* _Ausgewählte Textstelle_:
„Ein fairer Prozess“

Saddams Richter Risgar Mohammed Amin hofft, dass das Verfahren der Demokratie dient

INTERVIEW INGA ROGG

taz: Herr Amin, Sie haben den Ort der Nürnberger Prozesse gegen führende Nazigrößen besucht, wo der Grundstein für die Verankerung von Menschenrechten und Frieden in Europa gelegt wurde. Soll Bagdad das Nürnberg des Nahen Ostens werden?

Risgar Mohammed Amin: Ich habe den Ort der Nürnberger Prozesse während einer privaten Reise nach Deutschland besucht. Zwar ist der Hohe Strafgerichtshof in Bagdad ein nationales Gericht, das auf der Basis eines irakischen Gesetzes gegründet wurde. Doch ist es von den internationalen Rechtsgrundlagen inspiriert, von denen es zahlreiche Grundsätze übernommen hat, etwa vom Internationalen Strafgerichtshof oder vom Jugoslawien-Tribunal. Wir tun alles, um faire Prozesse zu garantieren. Ob Bagdad das Nürnberg des Nahen Ostens wird, wird sich am Ende zeigen. Das Urteil wird die Geschichte fällen, wir können das nicht beurteilen.

Das Tribunal wurde nach dem Sturz Saddam Husseins durch den damaligen US-Verwalter des Irak, Paul Bremer, und den von ihm ernannten Regierungsrat eingerichtet. Wäre es nicht besser gewesen, ein Gericht mit einem UN-Mandat einzurichten?

* _Bilder mit Begrenzungsrahmen_:
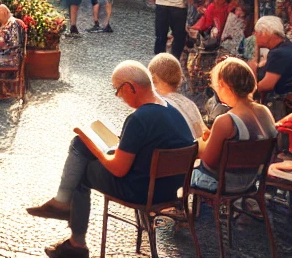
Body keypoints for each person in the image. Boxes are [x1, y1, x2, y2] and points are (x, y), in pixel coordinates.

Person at [26, 60, 194, 258]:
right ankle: (63, 208)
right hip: (168, 191)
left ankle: (75, 241)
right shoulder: (173, 112)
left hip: (140, 191)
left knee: (82, 166)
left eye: (118, 91)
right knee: (83, 148)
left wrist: (96, 148)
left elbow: (118, 169)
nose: (119, 97)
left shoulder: (139, 119)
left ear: (130, 87)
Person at [191, 57, 276, 192]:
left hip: (223, 183)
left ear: (224, 85)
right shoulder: (265, 112)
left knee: (184, 171)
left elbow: (208, 161)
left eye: (216, 87)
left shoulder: (226, 121)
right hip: (251, 181)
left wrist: (202, 144)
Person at [250, 16, 292, 113]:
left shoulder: (278, 53)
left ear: (266, 33)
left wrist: (246, 91)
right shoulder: (286, 45)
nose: (255, 36)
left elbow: (267, 85)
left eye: (256, 33)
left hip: (282, 104)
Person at [147, 53, 205, 139]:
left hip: (165, 151)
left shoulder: (154, 107)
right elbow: (202, 136)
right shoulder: (190, 105)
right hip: (191, 151)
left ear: (153, 79)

* _Zu erledigende Aufgaben_:
1/ Gib aus dem Interview mit Risgar Mohammed Amin alles von „taz: Herr Amin, Sie“ bis hinunter zu „Nahen Ostens werden?“ wortgetreu aus.
2/ Welche Personen werden im Interview mit Risgar Mohammed Amin mit Namen genannt? Zähle alle auf.
3/ Nimm das Interview mit Risgar Mohammed Amin dort wieder auf, wo es endet, und führe es weiter.

* _Schriftliche Antworten_:
1/
taz: Herr Amin, Sie haben den Ort der Nürnberger Prozesse gegen führende Nazigrößen besucht, wo der Grundstein für die Verankerung von Menschenrechten und Frieden in Europa gelegt wurde. Soll Bagdad das Nürnberg des Nahen Ostens werden?

2/ Risgar Mohammed Amin, Inga Rogg, Saddam Hussein, Paul Bremer

3/
Die Meinungen dazu gingen weit auseinander. Schließlich hat man sich für ein rein irakisches Sondergericht entschieden, das jedoch internationales Recht zur Anwendung bringt.

Können vor dem Gericht auch ausländische Regierungen oder Firmen angeklagt werden?

Es können nur natürliche Personen und keine Regierungen oder Firmen angeklagt werden. Ausländer können nur belangt werden, wenn sie ein dauerhaftes Aufenthaltsrecht im Irak besitzen.

Es gibt Versuche politischer Einmischung in die Justizarbeit. Davon ist auch das Tribunal betroffen. Unterminiert das nicht seine Glaubwürdigkeit?

Ein Gericht muss die Menschenrechte schützen. Die Rechte aller Beteiligten müssen gewahrt werden. Dafür werde ich mich mit allen mir zur Verfügung stehenden Mitteln einsetzen. Politische Einmischung in die Gerichtsbarkeit ist das Ende der Gerechtigkeit. Deshalb habe ich auch früher schon alle Versuche der Mächtigen, mich oder das Gericht unter Druck zu setzen, abgewehrt und keine Form der Einmischung geduldet. Da ich politisch unabhängig und keiner Seite verpflichtet bin, konnte ich dem Druck standhalten.

Als erster Richter im Nahen Osten sitzen Sie über einen ehemaligen Herrscher zu Gericht. Wie war es, als Sie Saddam im Gerichtssaal begegneten?

Als Richter setze ich mich mit den verschiedenen Facetten der Anklage auseinander. Dabei steht für mich nicht die Person des Angeklagten im Vordergrund, sondern immer der Fall. Deshalb betrachte ich auch jede Klage gleich und konzentriere mich in einem Prozess auf die jeweiligen Aspekte des Rechts.

Saddam Hussein ist aber kein gewöhnlicher Angeklagter. Er steht wegen Genozids und Verbrechen gegen die Menschlichkeit vor Gericht.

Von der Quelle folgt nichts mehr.